I think there are millions of ‘wannabe Daidos’, as ayler puts it, simply because his photos strike a chord with many people (especially young people). The vast majority of those people resonate with the basic aesthetic of are-bure-bokeh (rough, blurred, and out of focus) rather than any highfaluting philosophy behind it all.
There’s just something very visceral about edgy street scenes full of speed and motion. Printed large enough, the grainy off-kilter photos can be pretty intense to come face-to-face with in a gallery. They induce feelings of displacement, the contradictions of both feeling at home in the anonymous city and feeling rootless, the daily low-level panic of unfulfilled potential and desires, etc. – familiar themes for many people today. Because these themes are still highly relevant today, I think Daido’s appeal will not fade so easily. The art world can do what it wants, but new photographers will always want to emulate this, much as they still want to emulate Ansel Adams and HCB.
That’s what I like about Daido, actually.
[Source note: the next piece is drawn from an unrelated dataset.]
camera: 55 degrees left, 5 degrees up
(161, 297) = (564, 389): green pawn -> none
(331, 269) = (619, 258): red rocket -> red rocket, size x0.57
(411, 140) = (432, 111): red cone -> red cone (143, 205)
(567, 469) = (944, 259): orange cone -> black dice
It’s only as conceptual as you make it. When I first came across his work I liked it at first glance, knowing nothing about it. Only later did I learn that in the sixties there was a short-lived Japanese magazine called Provoke, which pushed this unsettling aesthetic at a time when art critics expected to understand the photographs they looked at. Given the social context (the usual sixties stuff, breakdown of traditional mores, shaking off of postwar austerity, etc.), this magazine and its aesthetic signposted the way for a new generation of Japanese photographers eager for change. They lapped it up.
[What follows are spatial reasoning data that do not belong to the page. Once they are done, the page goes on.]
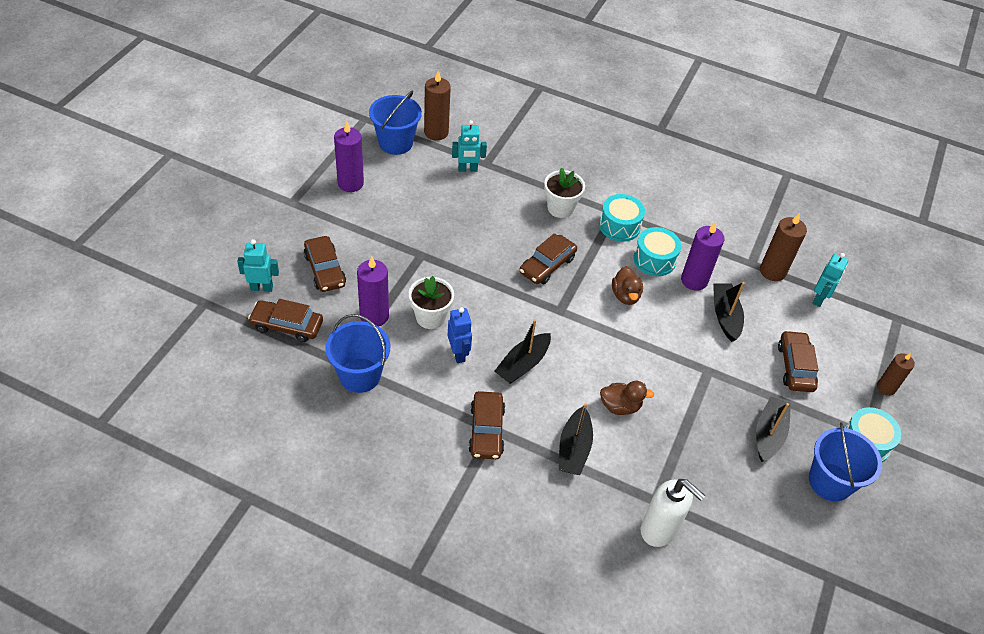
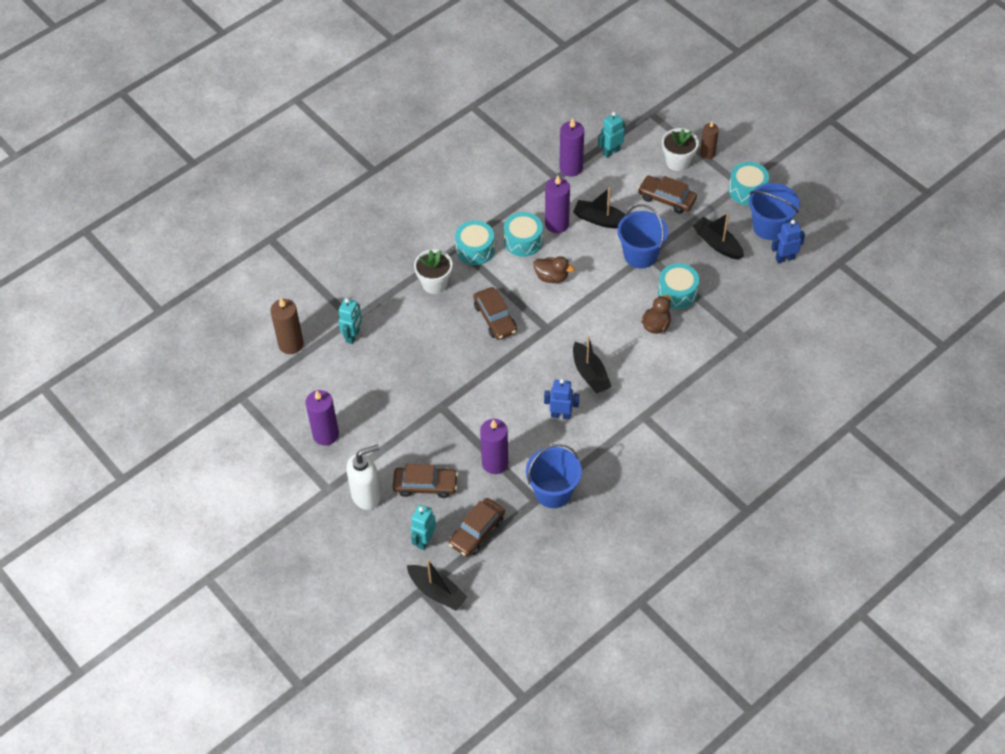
camera: 60 degrees left, 5 degrees up
(395, 143) = (288, 381): blue bucket -> blue bucket (640, 255)
(430, 317) = (514, 422): white flower pot -> white flower pot (677, 162)
(486, 430) = (642, 421): brown car -> none
(574, 449) = (681, 370): black boat -> black boat (437, 592)
(659, 530) = (768, 345): white soap dispenser -> white soap dispenser (366, 495)
(676, 414) = (677, 292): none -> turquoise drum
(772, 271) = (571, 168): brown candle -> purple candle
(796, 512) = (784, 258): none -> blue robot
(819, 299) = (611, 152): turquoise robot -> turquoise robot turned 90 degrees counterclockwise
Curiously, given the current trend for printing very large, those Japanese photographers in the sixties and seventies didn’t originally shoot with the intention to print large, or make standalone prints at all, but rather photo-books. Photo-books were big in Japan (still are, I guess, but they’re big everywhere now). Daido still says he prefers them to fine prints. They encourage a different way of looking at photographs, where individual photos are subsumed by the overall body of work.
Eggleston would appear to agree with you, in this wonderful chat with director Michael Almereyda (from the William Eggleston in the Real World documentary I mentioned earlier)....Show more →
For some reason..... I must hate myself , I actually read through this entire thread. The above quoted post was the only post that actually held any merit to me. It was thoughtful, insightful, and well mannered.
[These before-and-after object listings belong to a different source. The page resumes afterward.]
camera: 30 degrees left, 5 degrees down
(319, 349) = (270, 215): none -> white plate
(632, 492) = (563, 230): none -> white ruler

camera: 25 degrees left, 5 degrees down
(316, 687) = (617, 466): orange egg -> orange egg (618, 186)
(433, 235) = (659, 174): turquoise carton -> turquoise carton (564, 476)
I first looked at Moriyama's work when I opened this thread. I was not impressed, it just looked like more artsy bull to me and I quickly dismissed it as such, I've never been a fan of such work. Let others pay millions of dollars for it, I don't like it.
S Dilworth however explained why people like it and what makes him appreciate it. After reading his post I had to reevaluate my opinion and it made me see things from a slightly different perspective, which is what "art" is all about in my opinion.
I still don't like the work, but I can appreciate it a bit better now. S Dilworth accomplished in a few paragraphs of thoughtful writing what all the fanboyism and pretentiousness of Exdsc has failed to in an entire thread. If Exdsc's goal is to make people like Moriyama better, he is failing spectacularly. Then again that probably isn't his goal, the more obscure and under appreciated he is the more Exdsc will probably like him. Clearly everyone else just doesn't get it, but I do, therefore I am special.
To each their own, let me know when you guys figure out what is art and what isn't. Cheers.